(Con gratitud, a Guillermo H. Rodríguez, maestro
señero del criticismo filosófico)
El
22 de abril de 1724 vino, en su natal Könisberg, Emmanuel Kant, genio
vivificador de la filosofía. Abundan las biografías acerca de su existencia y
obra. Thomas de Quincey (Orbis, 1987) relata en su escrito inclusive los
estertores que dieron cuenta de su agonía, dejando en caracteres indelebles el ocaso de la vida física y moral de quien es,
sin duda, el héroe intelectual de la Ilustración.
Los
últimos días del más grande pensador de todos los tiempos son, a su vez, el
inicio de una efemérides que jamás terminará, En México, el Fondo de Cultura Económica (FCE)
sobresale entre las casas impresoras que más han contribuido en el conocimiento
de Kant a través de ediciones magistrales: “Critica de la Razón Pura”, Crítica de
la Razón Práctica”, “Los Progresos de la Metafísica”. Y en espera, “La Paz
Perpetua” versión española, de la
doctora Dulce María Granja, sabia traductora de Kant en la mencionada casa de
las letras y la cultura.
Desde
el primer tercio del siglo XX, Kant dejó de ser el símbolo de la filosofía
idealista, utópica, abstraccionista y confinada al “topus uranus”, revestido de
pretensiones ultramundistas,
absolutistas en suma, al modo del viejo Platón según los renombrados diálogos: Protágoras y Gorgias, Parménides,
Teeteto y la República.
Sin
embargo, correspondería a Freud y Einstein, Cassirer y Popper, entre otros
creadores y críticos de las ciencias naturales y del hombre, colocar al
pensador prusiano en el contexto de la historia moderna del conocimiento,
poniendo de relieve lo que hoy ha dejado de ser parte del árbol genealógico al
cual fue adscrito Kant por autores tales como Fichte, Schelling, Hegel y demás
corifeos de la sabiduría oracular.
Aquí,
en la Universidad Nacional de la que egresó con los más altos reconocimientos
académicos, el filósofo y jurista, kantiano y kelseniano, veracruzano de
origen, Guillermo Héctor Rodríguez, fallecido en 1989, introdujo las novedades
del criticismo filosófico desde sus cátedras en los años lejanos de la
Preparatoria de la UNAM y en las cátedras de Introducción al Derecho v
Filosofía del Derecho lo mismo que en sus inolvidables lecciones de Teoría del
Conocimiento en Jurisprudencia y en Filosofía y Letras.
En
sus labios, el maestro mexicano hizo resplandecer el legado kantiano demostrando
su actualidad frente a quienes, colegas suyos en el magisterio universitario,
solían reducir la luminosa herencia a letra muerta.
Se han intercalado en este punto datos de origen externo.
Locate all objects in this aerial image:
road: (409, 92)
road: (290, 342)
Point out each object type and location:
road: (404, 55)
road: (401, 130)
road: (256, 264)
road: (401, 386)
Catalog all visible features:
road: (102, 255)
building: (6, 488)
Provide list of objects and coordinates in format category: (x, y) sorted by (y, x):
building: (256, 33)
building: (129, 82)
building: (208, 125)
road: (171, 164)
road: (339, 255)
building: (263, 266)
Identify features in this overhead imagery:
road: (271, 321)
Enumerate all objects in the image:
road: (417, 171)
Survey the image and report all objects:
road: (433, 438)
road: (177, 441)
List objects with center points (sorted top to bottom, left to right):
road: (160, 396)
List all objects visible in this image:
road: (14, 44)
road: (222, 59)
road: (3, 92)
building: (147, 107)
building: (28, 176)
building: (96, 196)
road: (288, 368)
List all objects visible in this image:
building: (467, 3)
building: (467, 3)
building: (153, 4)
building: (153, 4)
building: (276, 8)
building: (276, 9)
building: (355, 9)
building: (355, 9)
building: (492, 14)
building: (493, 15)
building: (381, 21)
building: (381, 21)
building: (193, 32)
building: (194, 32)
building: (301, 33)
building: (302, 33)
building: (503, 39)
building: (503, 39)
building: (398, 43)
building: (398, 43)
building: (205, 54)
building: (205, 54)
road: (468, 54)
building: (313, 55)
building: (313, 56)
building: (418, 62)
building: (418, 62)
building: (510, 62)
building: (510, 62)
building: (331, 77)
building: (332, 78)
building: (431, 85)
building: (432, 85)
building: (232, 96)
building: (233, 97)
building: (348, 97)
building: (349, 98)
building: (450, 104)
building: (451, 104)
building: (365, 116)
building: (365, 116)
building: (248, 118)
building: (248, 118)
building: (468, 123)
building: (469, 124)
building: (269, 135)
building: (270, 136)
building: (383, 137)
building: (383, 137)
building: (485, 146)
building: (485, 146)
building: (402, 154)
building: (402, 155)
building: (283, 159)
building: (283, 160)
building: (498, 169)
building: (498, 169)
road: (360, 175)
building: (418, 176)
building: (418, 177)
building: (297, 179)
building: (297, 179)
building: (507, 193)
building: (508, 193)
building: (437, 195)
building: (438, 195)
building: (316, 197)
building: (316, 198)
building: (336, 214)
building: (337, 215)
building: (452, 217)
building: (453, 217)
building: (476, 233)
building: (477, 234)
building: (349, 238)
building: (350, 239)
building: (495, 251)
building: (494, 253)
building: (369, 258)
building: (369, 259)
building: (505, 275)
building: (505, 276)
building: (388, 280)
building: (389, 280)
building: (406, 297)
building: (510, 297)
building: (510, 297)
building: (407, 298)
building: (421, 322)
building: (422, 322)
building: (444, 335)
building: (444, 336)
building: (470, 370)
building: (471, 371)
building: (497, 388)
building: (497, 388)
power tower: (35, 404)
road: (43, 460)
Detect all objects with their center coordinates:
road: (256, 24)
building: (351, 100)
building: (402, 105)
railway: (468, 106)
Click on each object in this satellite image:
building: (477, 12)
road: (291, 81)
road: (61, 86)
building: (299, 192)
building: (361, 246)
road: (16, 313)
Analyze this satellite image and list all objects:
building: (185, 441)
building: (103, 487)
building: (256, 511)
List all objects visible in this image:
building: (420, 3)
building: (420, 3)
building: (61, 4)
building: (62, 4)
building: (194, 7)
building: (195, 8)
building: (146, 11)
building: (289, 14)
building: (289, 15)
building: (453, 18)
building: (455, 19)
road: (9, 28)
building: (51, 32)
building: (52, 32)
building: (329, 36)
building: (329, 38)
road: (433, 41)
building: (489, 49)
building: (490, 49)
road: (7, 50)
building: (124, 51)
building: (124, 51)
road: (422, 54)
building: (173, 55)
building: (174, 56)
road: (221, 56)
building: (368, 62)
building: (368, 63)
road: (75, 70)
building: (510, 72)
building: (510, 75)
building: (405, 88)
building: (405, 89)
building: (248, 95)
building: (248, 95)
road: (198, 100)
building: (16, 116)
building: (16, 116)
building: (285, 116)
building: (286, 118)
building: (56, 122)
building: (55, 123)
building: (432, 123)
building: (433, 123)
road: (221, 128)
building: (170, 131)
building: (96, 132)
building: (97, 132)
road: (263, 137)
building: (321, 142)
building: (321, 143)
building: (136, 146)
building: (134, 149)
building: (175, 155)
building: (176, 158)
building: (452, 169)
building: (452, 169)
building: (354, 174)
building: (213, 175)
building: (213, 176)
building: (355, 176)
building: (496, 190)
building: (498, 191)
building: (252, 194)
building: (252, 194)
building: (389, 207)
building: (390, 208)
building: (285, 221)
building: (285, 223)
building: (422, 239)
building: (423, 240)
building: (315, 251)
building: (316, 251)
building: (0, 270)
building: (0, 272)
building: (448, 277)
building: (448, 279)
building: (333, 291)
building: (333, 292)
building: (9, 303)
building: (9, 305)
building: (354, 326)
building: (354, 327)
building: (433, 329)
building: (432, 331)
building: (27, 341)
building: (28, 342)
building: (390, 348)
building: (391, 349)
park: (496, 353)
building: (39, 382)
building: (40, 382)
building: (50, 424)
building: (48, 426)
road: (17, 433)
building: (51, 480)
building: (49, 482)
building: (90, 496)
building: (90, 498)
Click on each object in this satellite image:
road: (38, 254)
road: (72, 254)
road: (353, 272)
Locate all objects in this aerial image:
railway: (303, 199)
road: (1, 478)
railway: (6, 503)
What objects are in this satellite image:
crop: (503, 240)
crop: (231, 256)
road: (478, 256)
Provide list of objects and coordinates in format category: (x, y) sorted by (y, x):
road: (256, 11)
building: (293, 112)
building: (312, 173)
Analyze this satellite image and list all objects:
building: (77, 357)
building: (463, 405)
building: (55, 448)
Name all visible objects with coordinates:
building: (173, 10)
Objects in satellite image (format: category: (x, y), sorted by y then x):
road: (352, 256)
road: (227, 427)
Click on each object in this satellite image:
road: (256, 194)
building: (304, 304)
Procedía, al respecto, de manera
similar a como el autor de las “Críticas” y
de “La Paz Perpetua”, había procedido con sus ilustres antecesores.
Guillermo
H. Rodríguez hizo de los sofistas (Protágoras, Gorgias y Calicles); de los filósofos
de Marburgo (Cohen, Kinkel y Natorp), también
de Kelsen, puntos de enlace y de engarce en la urdimbre de preguntas y
respuestas que dan sentido de continuidad a la historia de la filosofía en
correlación con la historia del pensamiento, de la voluntad y del sentimiento
estético. Kant lo había hecho, ejemplarmente, con Rousseau, Locke y Hume.
Con
la lectura de “La Paz Perpetua”, nuestro maestro hacía ver que los Catorce Puntos (1918) del Presidente Wilson eran supuesto
ideológico de la Liga de Naciones, así como el citado escrito kantiano se
vinculaba a la firma del Tratado de Paz de Basilea en 1795. Y en esa relación
“Derecho y Paz en las Relaciones Internacionales” (conferencias dictadas en 1945
por Hans Kelsen), se entienden mucho mejor a la luz de la Segunda Guerra, y en el sentido de sustento jurídico en la
creación de la Organización de las Naciones Unidas (ONU), el tribunal responsable de dirimir los conflictos
internacionales y promover la paz.
El legado de
Kant, es inmarcesible. Está entre nosotros.